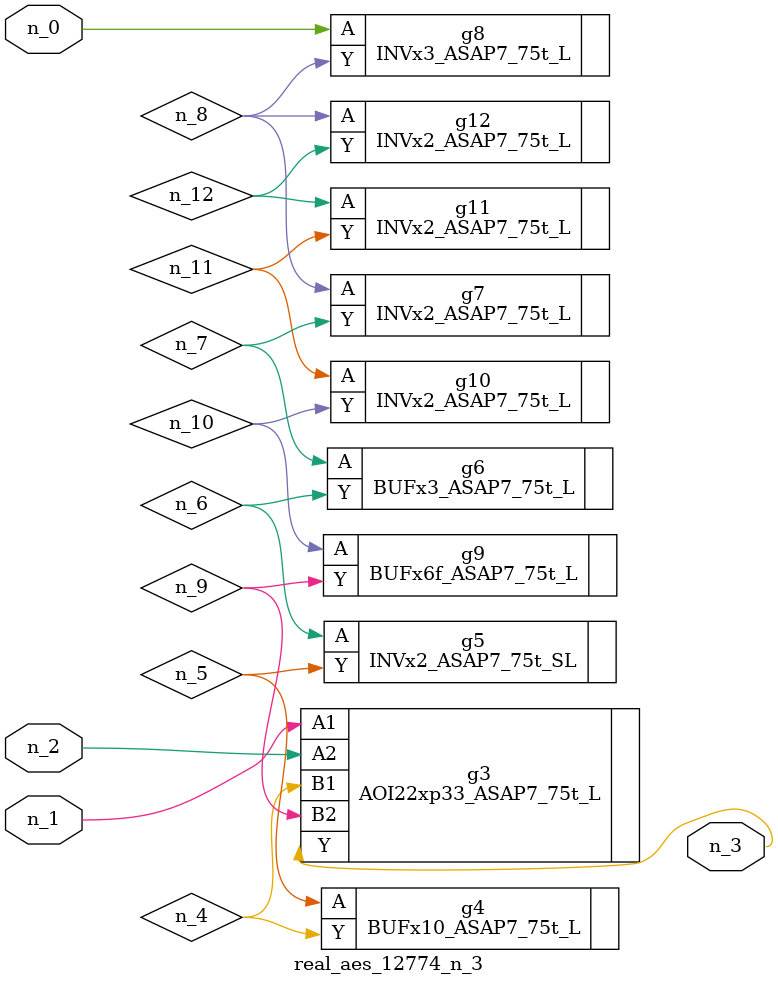
<source format=v>
module real_aes_12774_n_3 (n_0, n_2, n_1, n_3);
input n_0;
input n_2;
input n_1;
output n_3;
wire n_4;
wire n_5;
wire n_7;
wire n_9;
wire n_6;
wire n_8;
wire n_12;
wire n_10;
wire n_11;
INVx3_ASAP7_75t_L g8 ( .A(n_0), .Y(n_8) );
AOI22xp33_ASAP7_75t_L g3 ( .A1(n_1), .A2(n_2), .B1(n_4), .B2(n_9), .Y(n_3) );
BUFx10_ASAP7_75t_L g4 ( .A(n_5), .Y(n_4) );
INVx2_ASAP7_75t_SL g5 ( .A(n_6), .Y(n_5) );
BUFx3_ASAP7_75t_L g6 ( .A(n_7), .Y(n_6) );
INVx2_ASAP7_75t_L g7 ( .A(n_8), .Y(n_7) );
INVx2_ASAP7_75t_L g12 ( .A(n_8), .Y(n_12) );
BUFx6f_ASAP7_75t_L g9 ( .A(n_10), .Y(n_9) );
INVx2_ASAP7_75t_L g10 ( .A(n_11), .Y(n_10) );
INVx2_ASAP7_75t_L g11 ( .A(n_12), .Y(n_11) );
endmodule
</source>
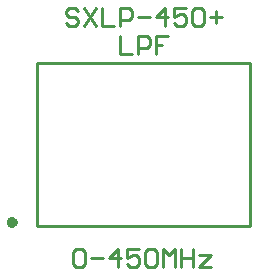
<source format=gto>
G04*
G04 #@! TF.GenerationSoftware,Altium Limited,Altium Designer,24.0.1 (36)*
G04*
G04 Layer_Color=65535*
%FSLAX25Y25*%
%MOIN*%
G70*
G04*
G04 #@! TF.SameCoordinates,547C949A-E5A6-49C9-BC53-363AC5528938*
G04*
G04*
G04 #@! TF.FilePolarity,Positive*
G04*
G01*
G75*
%ADD10C,0.03000*%
%ADD11C,0.01000*%
D10*
X7524Y22898D02*
X6774Y23331D01*
Y22465D01*
X7524Y22898D01*
D11*
X15524Y75898D02*
X86524D01*
Y21398D02*
Y75898D01*
X15524Y21398D02*
X86524D01*
X15524D02*
Y75898D01*
X29188Y93352D02*
X28188Y94352D01*
X26189D01*
X25190Y93352D01*
Y92352D01*
X26189Y91353D01*
X28188D01*
X29188Y90353D01*
Y89353D01*
X28188Y88354D01*
X26189D01*
X25190Y89353D01*
X31188Y94352D02*
X35186Y88354D01*
Y94352D02*
X31188Y88354D01*
X37186Y94352D02*
Y88354D01*
X41184D01*
X43184D02*
Y94352D01*
X46183D01*
X47182Y93352D01*
Y91353D01*
X46183Y90353D01*
X43184D01*
X49182Y91353D02*
X53180D01*
X58179Y88354D02*
Y94352D01*
X55180Y91353D01*
X59179D01*
X65177Y94352D02*
X61178D01*
Y91353D01*
X63177Y92352D01*
X64177D01*
X65177Y91353D01*
Y89353D01*
X64177Y88354D01*
X62177D01*
X61178Y89353D01*
X67176Y93352D02*
X68176Y94352D01*
X70175D01*
X71175Y93352D01*
Y89353D01*
X70175Y88354D01*
X68176D01*
X67176Y89353D01*
Y93352D01*
X73174Y91353D02*
X77173D01*
X75173Y93352D02*
Y89353D01*
X43184Y84754D02*
Y78756D01*
X47182D01*
X49182D02*
Y84754D01*
X52181D01*
X53180Y83754D01*
Y81755D01*
X52181Y80755D01*
X49182D01*
X59179Y84754D02*
X55180D01*
Y81755D01*
X57179D01*
X55180D01*
Y78756D01*
X27575Y12888D02*
X28574Y13888D01*
X30574D01*
X31574Y12888D01*
Y8889D01*
X30574Y7890D01*
X28574D01*
X27575Y8889D01*
Y12888D01*
X33573Y10889D02*
X37572D01*
X42570Y7890D02*
Y13888D01*
X39571Y10889D01*
X43570D01*
X49568Y13888D02*
X45569D01*
Y10889D01*
X47568Y11889D01*
X48568D01*
X49568Y10889D01*
Y8889D01*
X48568Y7890D01*
X46569D01*
X45569Y8889D01*
X51567Y12888D02*
X52567Y13888D01*
X54566D01*
X55566Y12888D01*
Y8889D01*
X54566Y7890D01*
X52567D01*
X51567Y8889D01*
Y12888D01*
X57565Y7890D02*
Y13888D01*
X59564Y11889D01*
X61564Y13888D01*
Y7890D01*
X63563Y13888D02*
Y7890D01*
Y10889D01*
X67562D01*
Y13888D01*
Y7890D01*
X69561Y11889D02*
X73560D01*
X69561Y7890D01*
X73560D01*
M02*

</source>
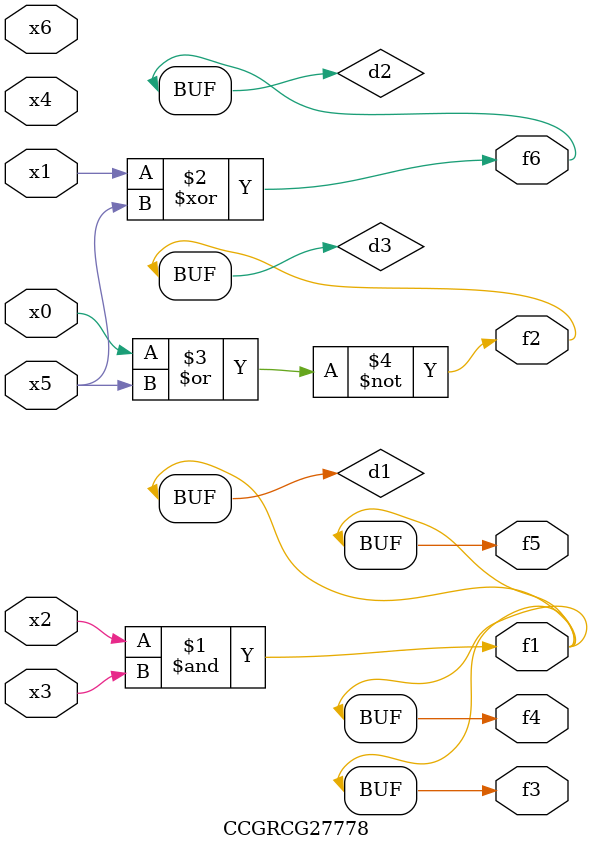
<source format=v>
module CCGRCG27778(
	input x0, x1, x2, x3, x4, x5, x6,
	output f1, f2, f3, f4, f5, f6
);

	wire d1, d2, d3;

	and (d1, x2, x3);
	xor (d2, x1, x5);
	nor (d3, x0, x5);
	assign f1 = d1;
	assign f2 = d3;
	assign f3 = d1;
	assign f4 = d1;
	assign f5 = d1;
	assign f6 = d2;
endmodule

</source>
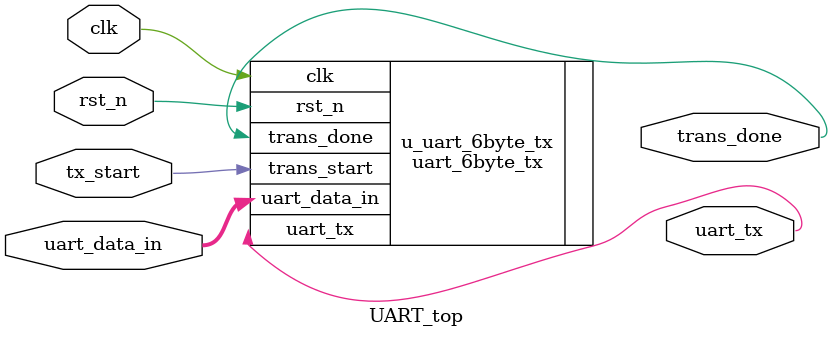
<source format=v>
`timescale 1ns / 1ps
 
module UART_top (
input clk						,
input rst_n						,
input tx_start					,
input [47:0]uart_data_in	,
output uart_tx		    		,
output trans_done	
);


//一次发送6个字节的uart
uart_6byte_tx u_uart_6byte_tx(
	.clk				(clk),
	.rst_n			(rst_n),
	.trans_start	(tx_start),
	.uart_data_in	(uart_data_in),
	.uart_tx		   (uart_tx),
	.trans_done		(trans_done)
);


endmodule 

</source>
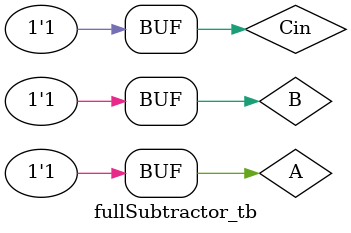
<source format=sv>
`timescale 1ps / 1ps
module fullSubtractor(A, B, Cin, Sum, Cout);

	input logic A, B, Cin;
	output logic Sum, Cout;
	
	parameter Delay = 50;
	
	logic inv_B; 
	
	not #Delay not_Gate(inv_B, B);
	
	fullAdder add(.A, .B(inv_B), .Cin, .Sum, .Cout);

endmodule 


module fullSubtractor_tb();

	logic A, B, Cin;
	logic Sum, Cout;
	
	fullSubtractor dut (.*);
	
	initial begin 
		A=0; B=0; Cin=1; #1000; // Cout = 1 Sum = 0
		A=0; B=1; Cin=1; #1000; // Cout = 0 Sum = 1
		A=1; B=0; Cin=1; #1000; // Cout = 1 Sum = 1
		A=1; B=1; Cin=1; #1000; // Cout = 1 Sum = 0
	end
	
endmodule
</source>
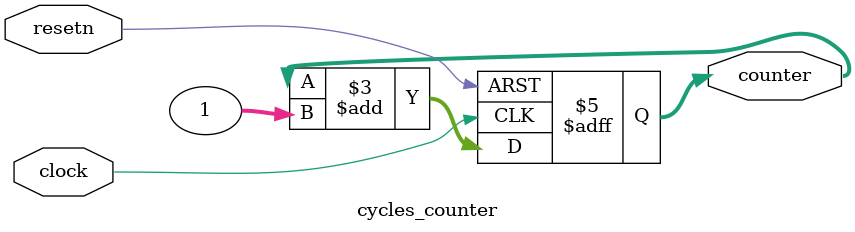
<source format=v>
module cycles_counter(clock, resetn, counter);
	input             clock, resetn;
	output reg [31:0] counter;

	initial begin
		counter <= 0;
	end

	always @(posedge clock or negedge resetn) begin
		if (!resetn)
			counter <= 0;
		else
			counter <= counter + 1;
	end
endmodule

</source>
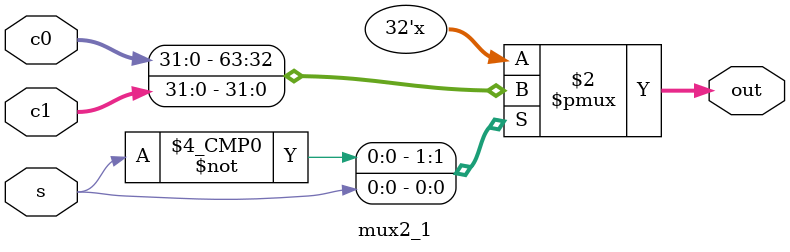
<source format=sv>
module mux2_1 // two to one mux
	(
						input s,
						input [31:0] c0,
						input [31:0] c1,
						output logic [31:0] out
						);

always_comb
		begin
			case(s)
				1'b0 : out = c0;
				1'b1 : out = c1;
				default  : out = 32'd0;
			endcase
		end
endmodule

</source>
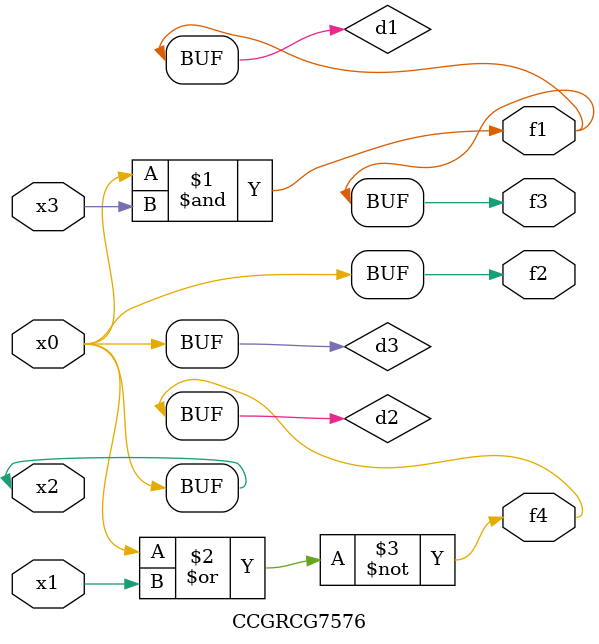
<source format=v>
module CCGRCG7576(
	input x0, x1, x2, x3,
	output f1, f2, f3, f4
);

	wire d1, d2, d3;

	and (d1, x2, x3);
	nor (d2, x0, x1);
	buf (d3, x0, x2);
	assign f1 = d1;
	assign f2 = d3;
	assign f3 = d1;
	assign f4 = d2;
endmodule

</source>
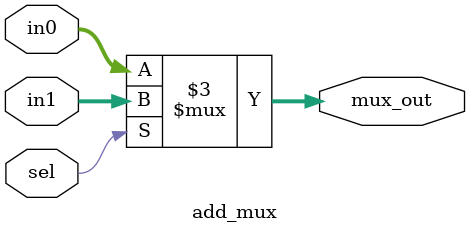
<source format=v>

module add_mux
#(
  parameter WIDTH=5
 )
 (
  input  wire             sel  ,
  input  wire [WIDTH-1:0] in0  ,
  input  wire [WIDTH-1:0] in1  ,
  output reg  [WIDTH-1:0] mux_out
 );

  always @*
    if ( sel )
      mux_out = in1 ;
    else
      mux_out = in0 ;

endmodule

</source>
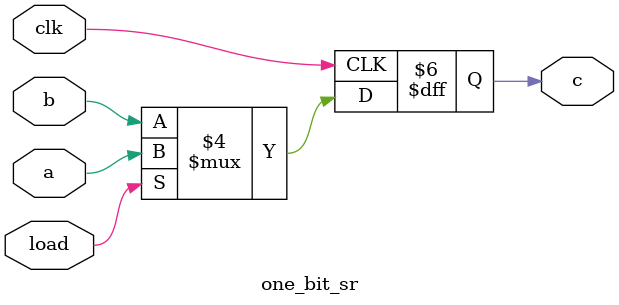
<source format=sv>
`timescale 1ns / 1ps


module one_bit_sr(
        input logic a,
        input logic b,
        input logic load,
        input logic clk,
        output logic c
    );
    
    always @(posedge clk) begin
        if (load == 1'b1)
            c <= a;
        else
            c <= b;
    end
endmodule

</source>
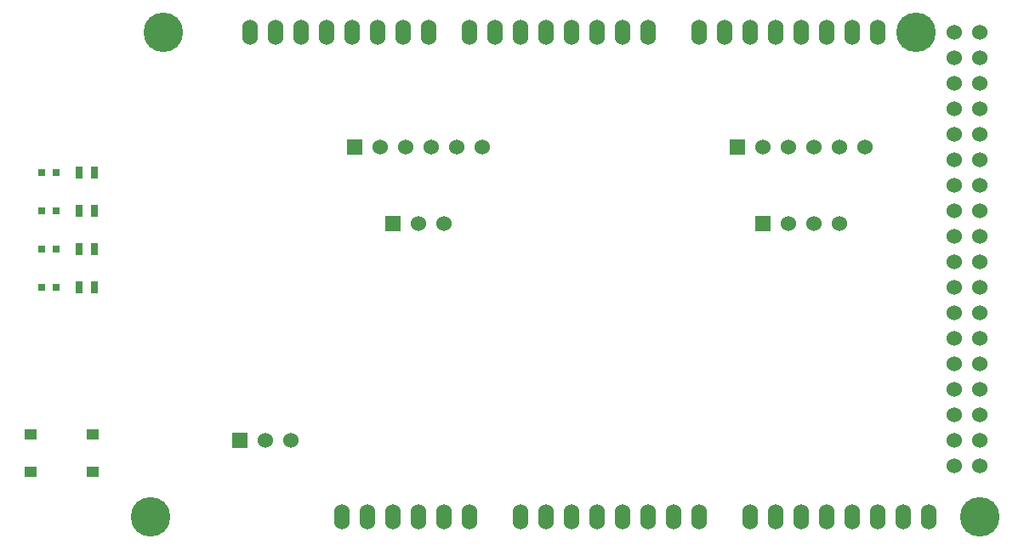
<source format=gts>
G04 (created by PCBNEW (2013-07-07 BZR 4022)-stable) date 15/2/14 1:46:04 AM*
%MOIN*%
G04 Gerber Fmt 3.4, Leading zero omitted, Abs format*
%FSLAX34Y34*%
G01*
G70*
G90*
G04 APERTURE LIST*
%ADD10C,0.00590551*%
%ADD11R,0.025X0.045*%
%ADD12R,0.06X0.06*%
%ADD13C,0.06*%
%ADD14R,0.0472X0.0394*%
%ADD15R,0.0314X0.0314*%
%ADD16O,0.06X0.1*%
%ADD17C,0.155*%
G04 APERTURE END LIST*
G54D10*
G54D11*
X52300Y-46000D03*
X51700Y-46000D03*
X52300Y-47500D03*
X51700Y-47500D03*
X52300Y-49000D03*
X51700Y-49000D03*
X52300Y-50500D03*
X51700Y-50500D03*
G54D12*
X78500Y-48000D03*
G54D13*
X79500Y-48000D03*
X80500Y-48000D03*
X81500Y-48000D03*
G54D12*
X58000Y-56500D03*
G54D13*
X59000Y-56500D03*
X60000Y-56500D03*
G54D12*
X64000Y-48000D03*
G54D13*
X65000Y-48000D03*
X66000Y-48000D03*
G54D12*
X62500Y-45000D03*
G54D13*
X63500Y-45000D03*
X64500Y-45000D03*
X65500Y-45000D03*
X66500Y-45000D03*
X67500Y-45000D03*
G54D12*
X77500Y-45000D03*
G54D13*
X78500Y-45000D03*
X79500Y-45000D03*
X80500Y-45000D03*
X81500Y-45000D03*
X82500Y-45000D03*
G54D14*
X49780Y-56272D03*
X49780Y-57728D03*
X52220Y-56272D03*
X52220Y-57728D03*
G54D15*
X50205Y-46000D03*
X50795Y-46000D03*
X50205Y-47500D03*
X50795Y-47500D03*
X50205Y-49000D03*
X50795Y-49000D03*
X50205Y-50500D03*
X50795Y-50500D03*
G54D16*
X76000Y-40500D03*
X77000Y-40500D03*
X78000Y-40500D03*
X79000Y-40500D03*
X80000Y-40500D03*
X81000Y-40500D03*
X82000Y-40500D03*
X83000Y-40500D03*
X85000Y-59500D03*
X84000Y-59500D03*
X83000Y-59500D03*
X82000Y-59500D03*
X78000Y-59500D03*
X76000Y-59500D03*
X75000Y-59500D03*
X79000Y-59500D03*
X80000Y-59500D03*
X81000Y-59500D03*
X74000Y-59500D03*
X73000Y-59500D03*
X72000Y-59500D03*
X69000Y-59500D03*
X70000Y-59500D03*
X71000Y-59500D03*
X67000Y-59500D03*
X66000Y-59500D03*
X65000Y-59500D03*
X63000Y-59500D03*
X62000Y-59500D03*
X74000Y-40500D03*
X73000Y-40500D03*
X72000Y-40500D03*
X71000Y-40500D03*
X70000Y-40500D03*
X69000Y-40500D03*
X68000Y-40500D03*
X67000Y-40500D03*
X65400Y-40500D03*
X64400Y-40500D03*
X63400Y-40500D03*
X62400Y-40500D03*
X61400Y-40500D03*
X60400Y-40500D03*
X59400Y-40500D03*
X58400Y-40500D03*
X64000Y-59500D03*
G54D17*
X87000Y-59500D03*
X84500Y-40500D03*
X55000Y-40500D03*
X54500Y-59500D03*
G54D13*
X86000Y-41500D03*
X87000Y-41500D03*
X86000Y-42500D03*
X87000Y-42500D03*
X86000Y-43500D03*
X87000Y-43500D03*
X86000Y-44500D03*
X87000Y-44500D03*
X86000Y-40500D03*
X87000Y-40500D03*
X87000Y-45500D03*
X86000Y-45500D03*
X86000Y-46500D03*
X87000Y-46500D03*
X86000Y-47500D03*
X87000Y-47500D03*
X86000Y-48500D03*
X87000Y-48500D03*
X86000Y-49500D03*
X87000Y-49500D03*
X86000Y-50500D03*
X87000Y-50500D03*
X86000Y-51500D03*
X87000Y-51500D03*
X86000Y-52500D03*
X87000Y-52500D03*
X86000Y-53500D03*
X87000Y-53500D03*
X86000Y-54500D03*
X87000Y-54500D03*
X86000Y-55500D03*
X87000Y-55500D03*
X86000Y-56500D03*
X87000Y-56500D03*
X86000Y-57500D03*
X87000Y-57500D03*
M02*

</source>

** Exercise **
Show all lines above holding the word "Delay".

** Your response **
	parameter Delay = 50;
	not #Delay not_Gate(inv_B, B);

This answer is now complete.